詐欺師の恋

―あ。




ここに足を運んだのは、たったの2回なのに。



建物の中に入った瞬間、懐かしさが喉仏にまでこみ上げてくる。



鼻の奥が、ツンと痛い。




狭い廊下。



メリッサはずんずんと前に進んで―





「入って。」





いつかの、スタッフルームへと、私を招き入れた。




実家に帰りたくないとごねた私に、中堀さんが、最後のキスをくれた場所。





「…お邪魔します」




声が震えそうになるのを、なんとか堪え、中に入る。





「今コーヒー淹れるから、適当に、そこらへん座って。
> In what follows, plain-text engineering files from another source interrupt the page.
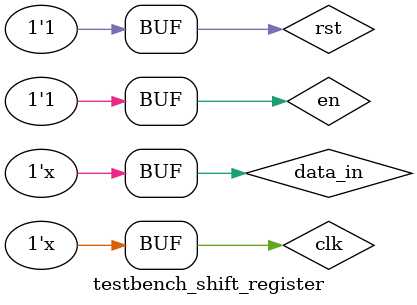
<source format=v>
module testbench_shift_register;
	parameter clk_periode = 10; 

	reg clk;
	reg rst;
	reg en;
	reg data_in;
	wire[31:0] data_out;


	shift_register#(32) shiftregister
	(
	.clk(clk),
	.rst(rst),
	.en(en),
	.data_in(data_in),
	.data_out(data_out)
	);
	
	initial begin
		rst = 1'b0;
		en = 1'b0;
		clk = 1'b0;
		data_in = 1'b0;
		#(clk_periode*2) rst = 1'b1;
		#(clk_periode*5) en = 1'b1;
		
	end
	always #(clk_periode/2) clk = !clk;
	always #(clk_periode*2) data_in = !data_in;
endmodule
</source>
」




メリッサはカウンターの向こう側に立ち、その前にあるスツールとソファを交互に指差した。




「あ、じゃぁ…」



私はバックを胸に抱えたまま、メリッサの前のスツールに遠慮がちに腰掛ける。




ソファは。




中堀さんが座っていた場所だから、なんとなく、避けた。





「荷物そこらへんに置いといて良いからねー」




メリッサは、間延びした声で言うと、コーヒー豆をミルにかけ始めた。




直ぐにコーヒーの良い香りが、部屋いっぱいに満たされ、少しだけ、気が緩んだ。